SUPPLIED DATA Block Start

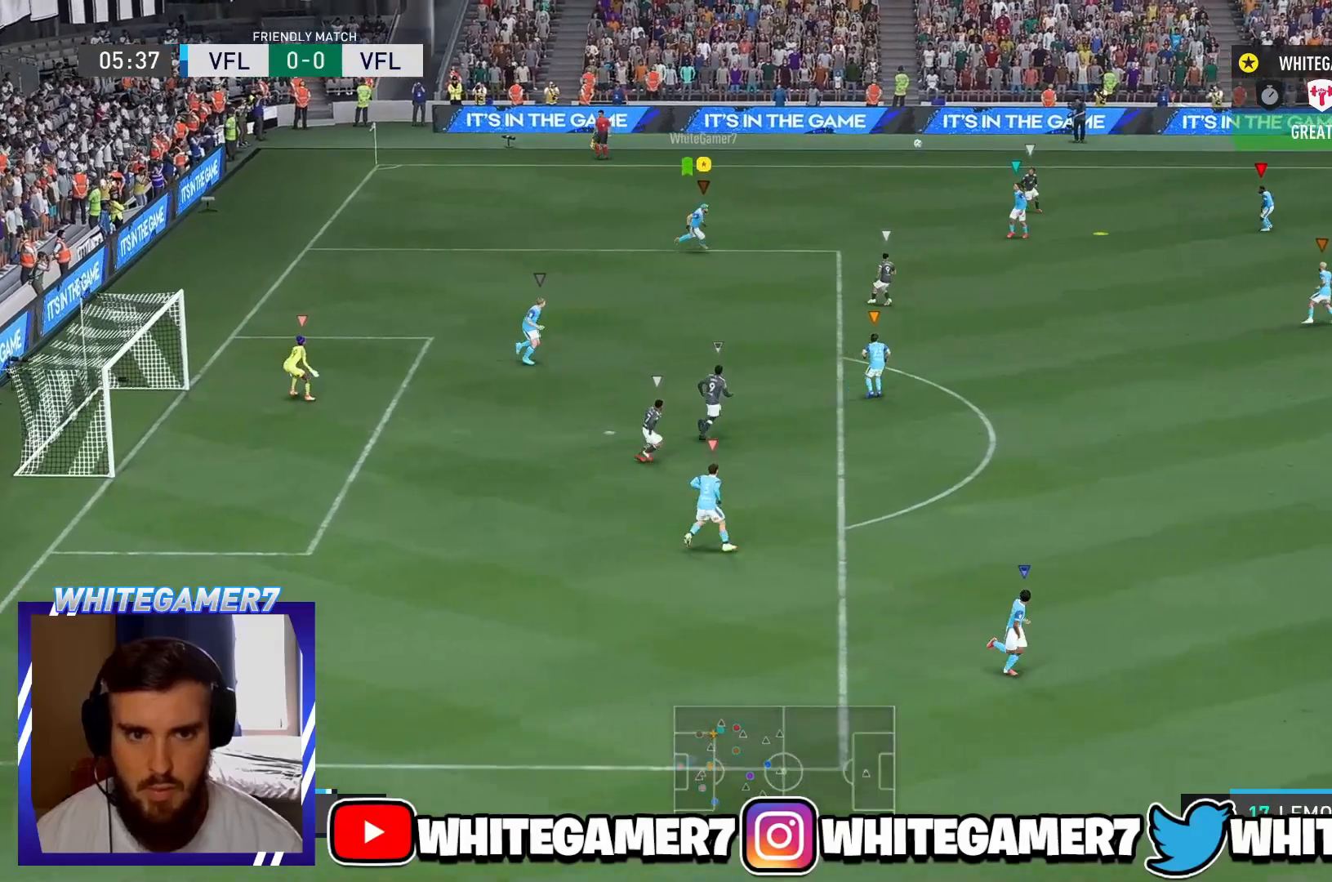
{"buttons": [], "left_stick": "down-right", "events": [[67, "left_stick", "down-right"]]}
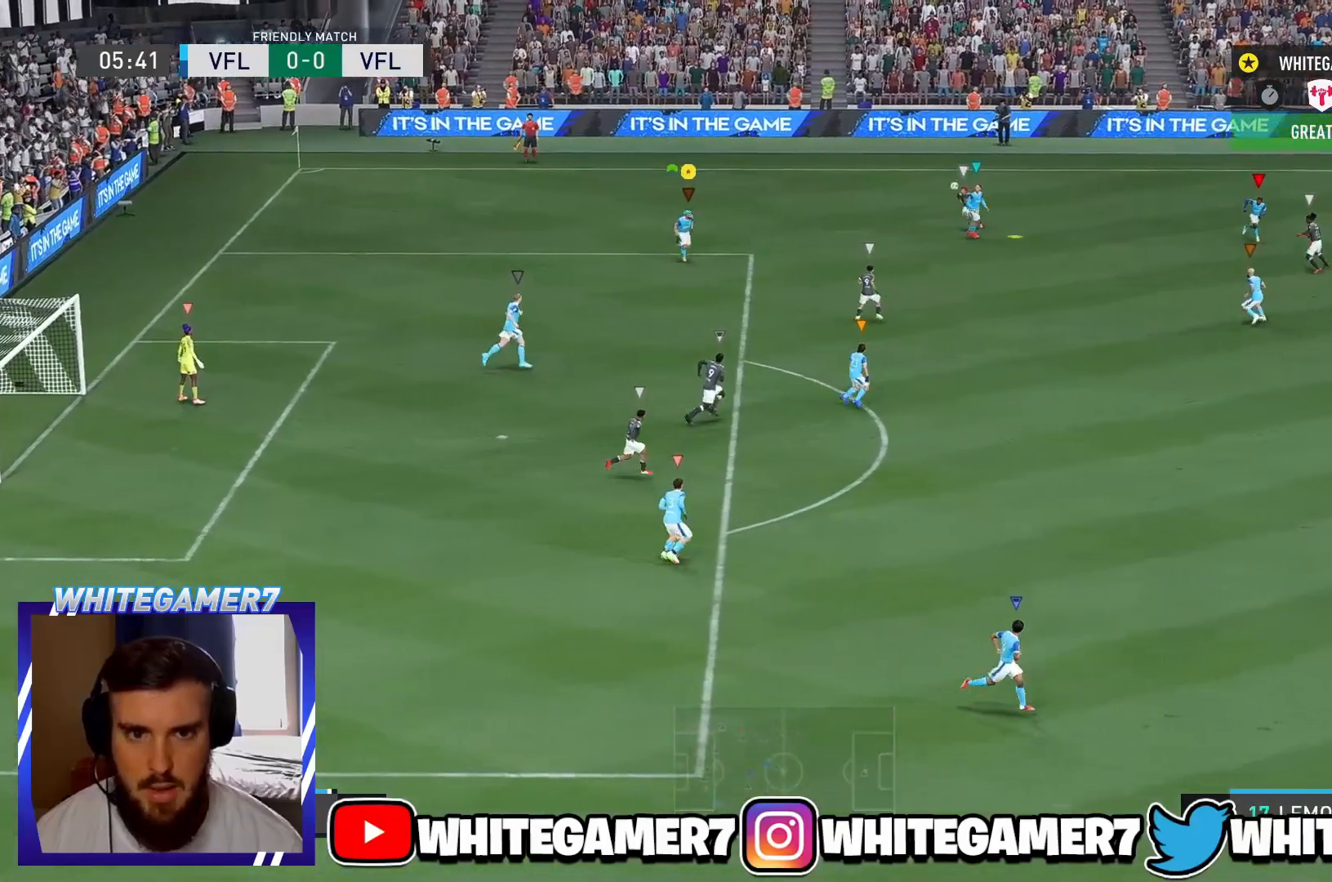
{"buttons": [], "left_stick": "down-right", "events": []}
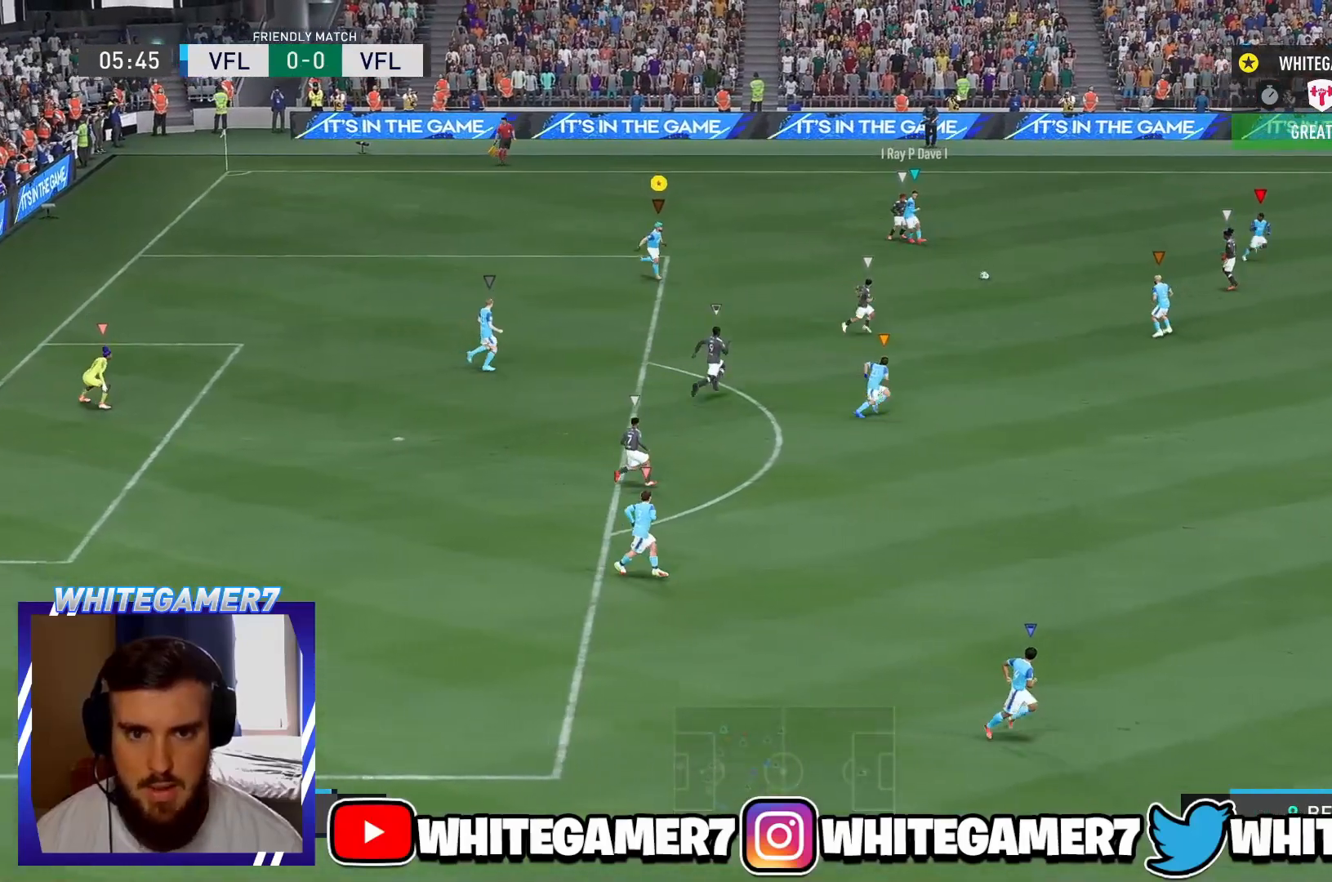
{"buttons": [], "left_stick": "down-right", "events": []}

SUPPLIED DATA Block End

> HOW TO COMPLETE THIS TASK
An exact copy of the data above is required, printed without its pictures.

> ANSWER SECTION
{"buttons": [], "left_stick": "down-right", "events": [[67, "left_stick", "down-right"]]}
{"buttons": [], "left_stick": "down-right", "events": []}
{"buttons": [], "left_stick": "down-right", "events": []}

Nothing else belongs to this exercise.